Severus nodded and made his way to the door, aware the next class were lined up outside already. As he reached the threshold, something came to him from a previous lesson, one of the first classes Severus had ever had with Professor Evans.
“Thank you, by the way,” Severus called back sincerely.
Professor Evans gave him a quizzical look.
“For brewing the course of immunology potions for me. Now if by some matter of fortuity I should ever get attacked by a manticore –”
“You should really try to avoid manticores. If I can impress on you one thing for your future life, Severus, it is how much I think you should avoid manticores.”
Why would he ever come across a manticore, of all things? He’d only picked the creature because of the associated antivenom potion. Severus brushed the thought aside. “I’ll try, Professor. But should I fail, at least I can now have the antidote. All that kneazle gut in the potion might have done me harm before, given my reaction to just the kneazle fur. Now the most annoying thing about kneazle fur to me is Disaster’s getting everywhere.”
There was that smile again.
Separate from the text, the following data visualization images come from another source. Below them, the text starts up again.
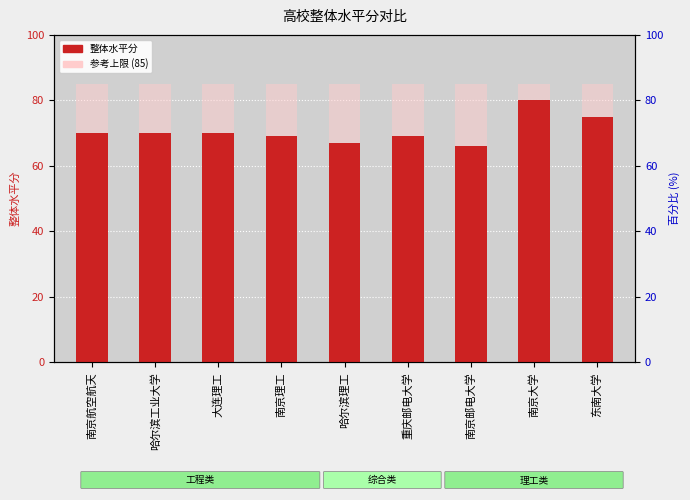

What position from the left is 重庆邮电大学?

6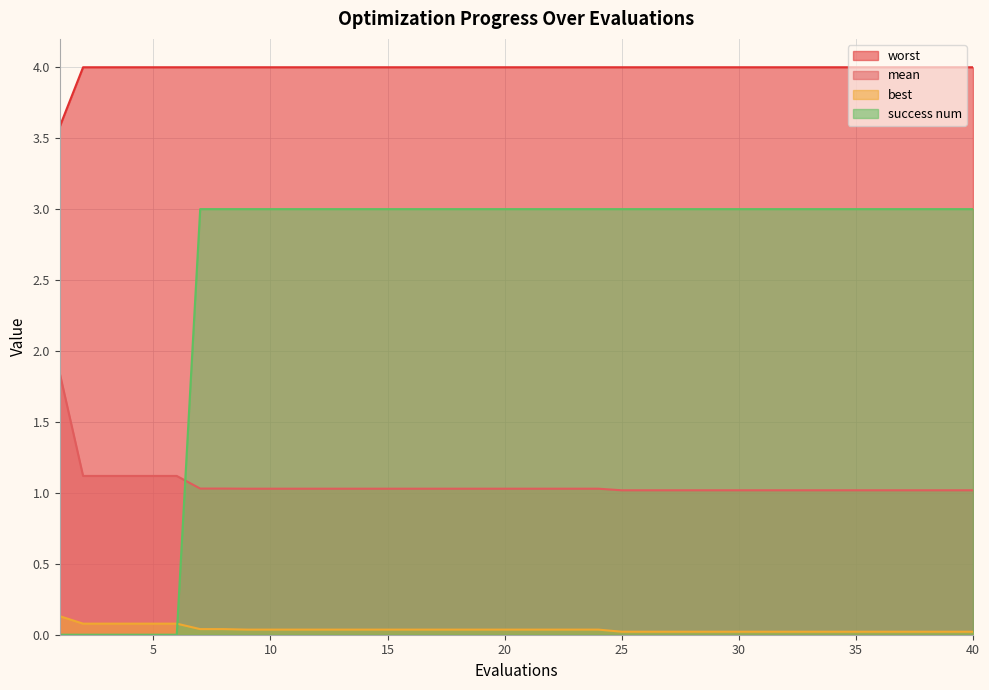

True or false: best and worst intersect in this chart.

False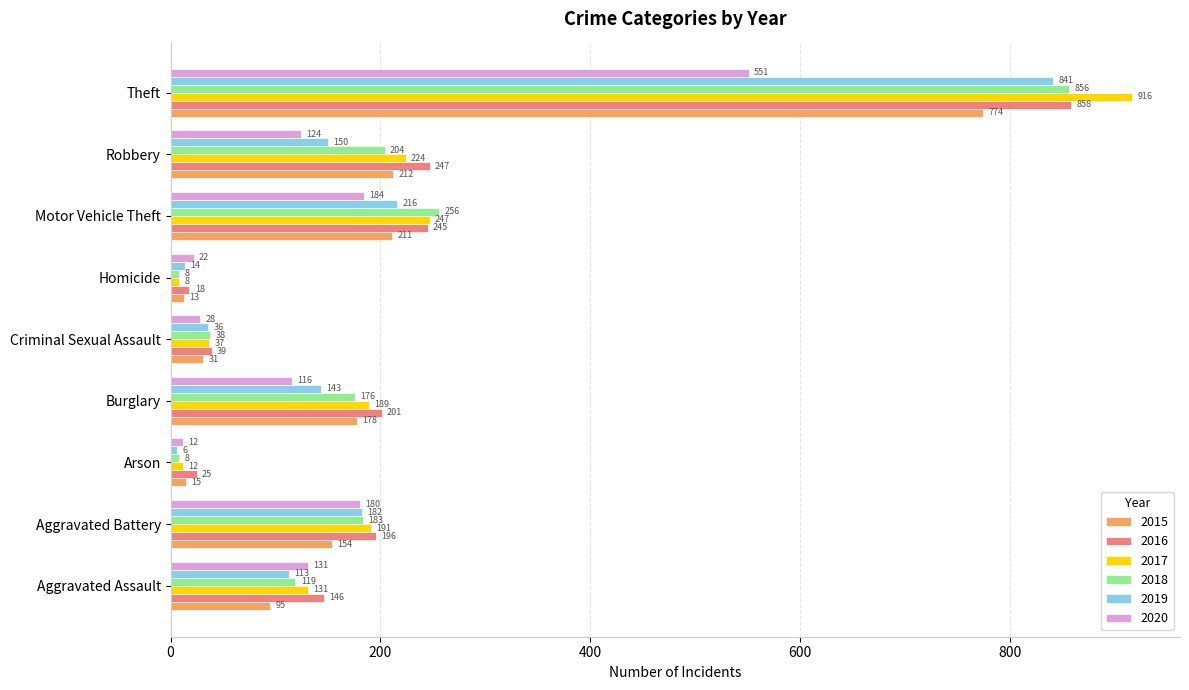

True or false: 2018 has a value of 119 at Aggravated Assault.

True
That beautiful, soulful, smile. “It was no trouble to me at all to brew for you. Thank you for looking after my beautiful Disaster, Severus. I know he’s enjoying his time with you. Now hurry on, or you’ll be late for Herbology. A good potioneer knows more than they ought to when it comes to plants. It’s the fastest way to not get scammed at the market.”
“Bye, Sir.” Severus stood at the door, watching his teacher, waiting to see if he’d look up at him again.
Professor Evans gave him a nod and looked back to the papers on his desk.
Severus arrived at the greenhouses a few minutes late, with a smile on his face. Professor Sprout took one house point for his tardiness, but Severus thought it worth the loss of points.
It was something in the way Professor Evans spoke to him that made Severus feel so content. Not like a student being spoken to by a teacher, almost like a colleague or even – if Severus dared even think it – a friend. Severus had gone into the year finding Potions tolerable, but now it was easily his favourite class.
Severus took to the task of repotting his plant for the class, his mind awash with happiness, and thoughts only for Professor Evans.